INSTRUCTION: Please reproduce the material from its first line through the line that contains "var sketch = newSketch(context, id", and leave the pictures out.

:: MATERIAL FOR THIS EXERCISE

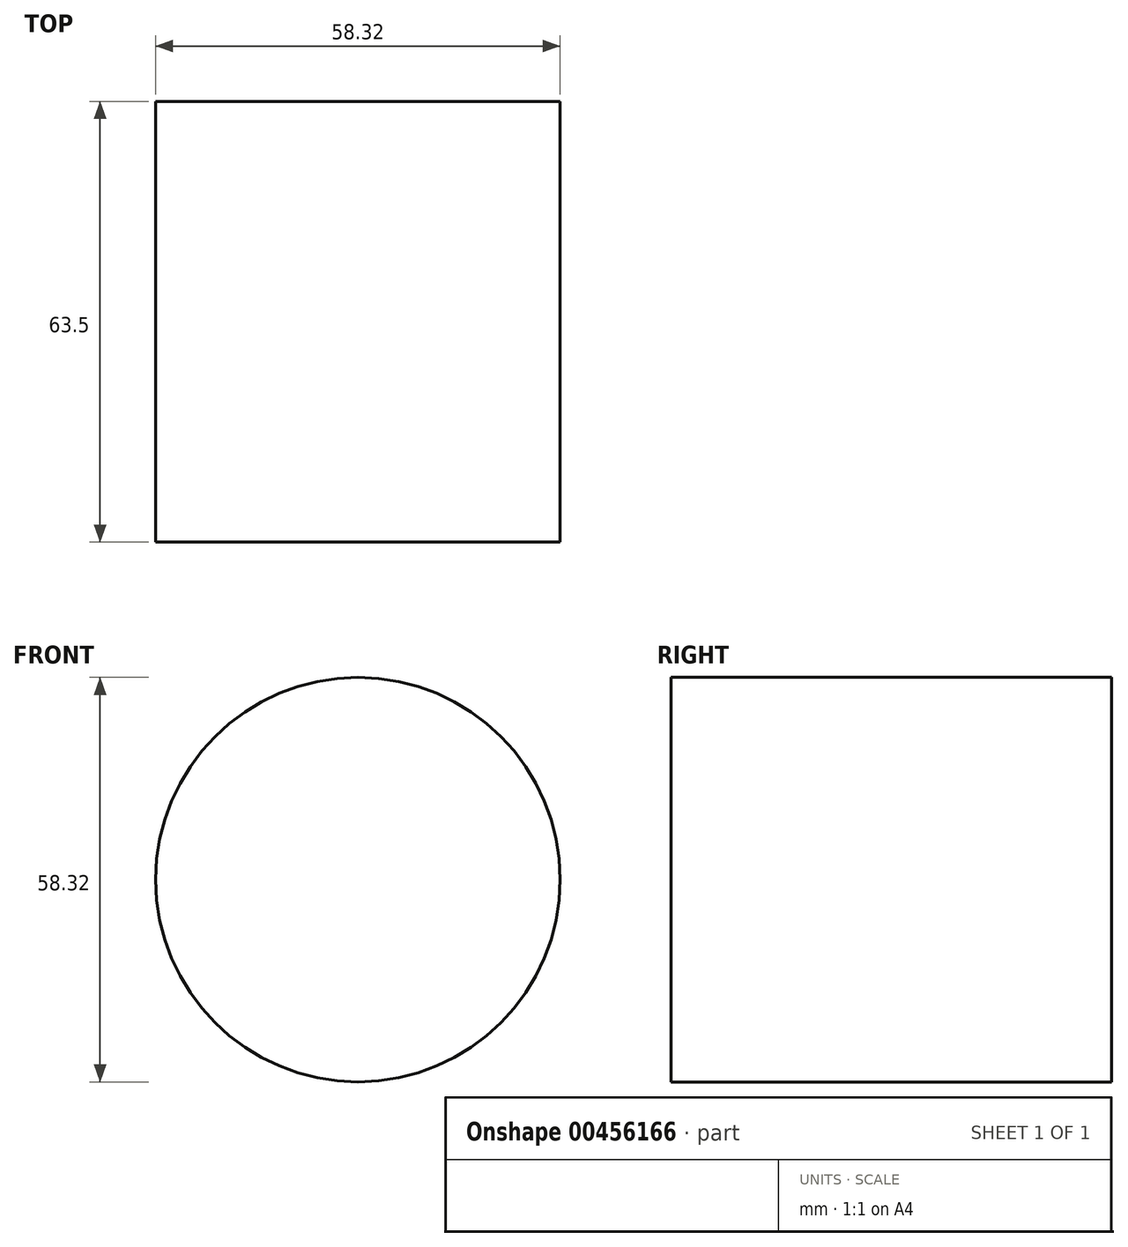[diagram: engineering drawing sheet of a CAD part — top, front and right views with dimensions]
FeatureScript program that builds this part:
annotation { "Feature Type Name" : "Feature", "Feature Type Description" : "" }
export const myFeature = defineFeature(function(context is Context, id is Id, definition is map)
    precondition{}
    {
        {
            var Q0;
            Q0=qCreatedBy(makeId("Front.planeOp"),FACE);
            var sketch = newSketch(context, id + "F0", { "sketchPlane" : qUnion([Q0])});
            skCircle(sketch, "E0", {"center": v(0, 0) * mm, "radius": 29.16 * mm});
            skSolve(sketch);
        }
        {
            var Q0;
            Q0 = qSketchRegion(id + "F0", true);
            extrude(context, id + "F1", {"entities" : qUnion([Q0]), "depth" : 63.5 * mm});
        }
    });
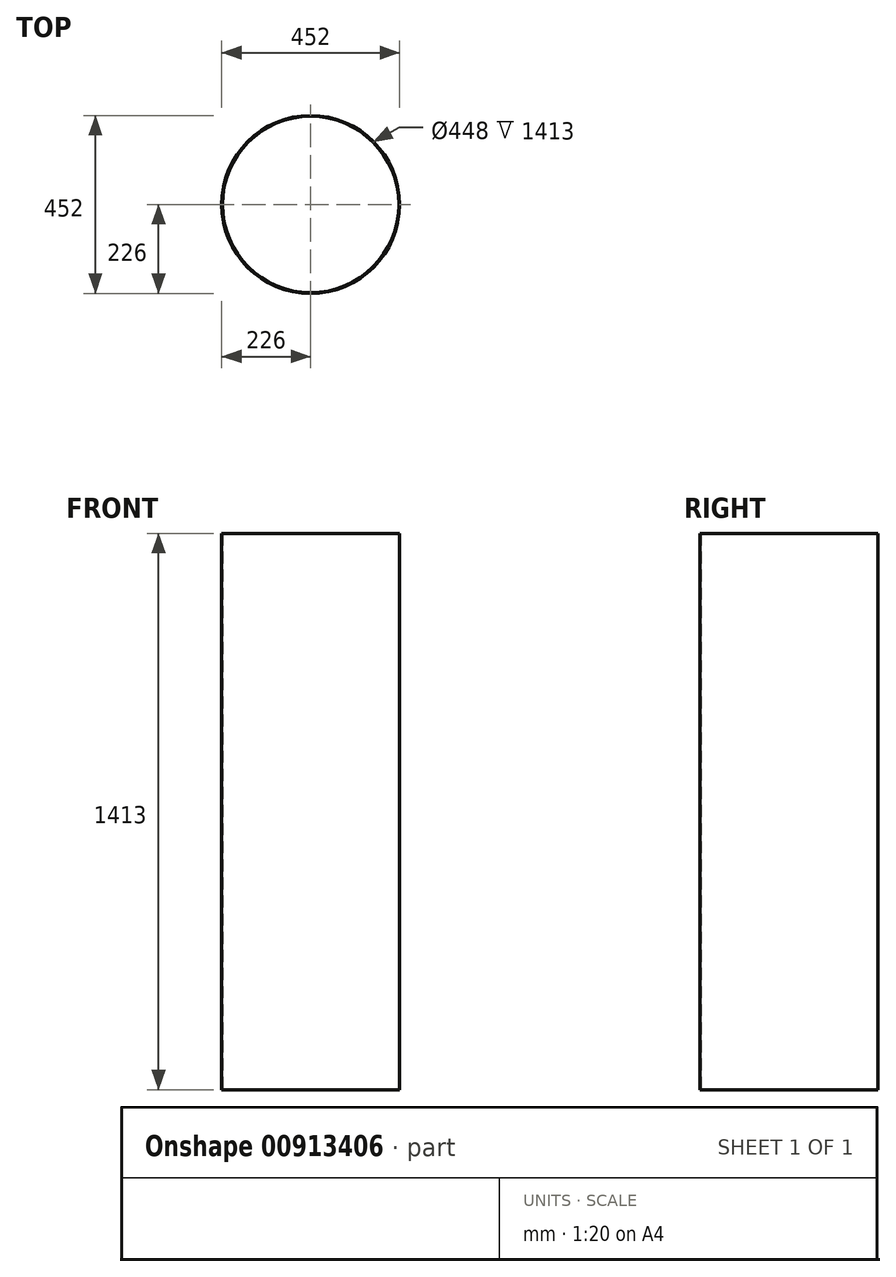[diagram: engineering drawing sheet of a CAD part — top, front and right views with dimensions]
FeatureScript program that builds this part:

::::

FULL ANSWER:
[diagram: engineering drawing sheet of a CAD part — top, front and right views with dimensions]
FeatureScript program that builds this part:
annotation { "Feature Type Name" : "Feature", "Feature Type Description" : "" }
export const myFeature = defineFeature(function(context is Context, id is Id, definition is map)
    precondition{}
    {
        {
            var Q0;
            Q0=qCreatedBy(makeId("Front.planeOp"),FACE);
            var sketch = newSketch(context, id + "F0", { "sketchPlane" : qUnion([Q0])});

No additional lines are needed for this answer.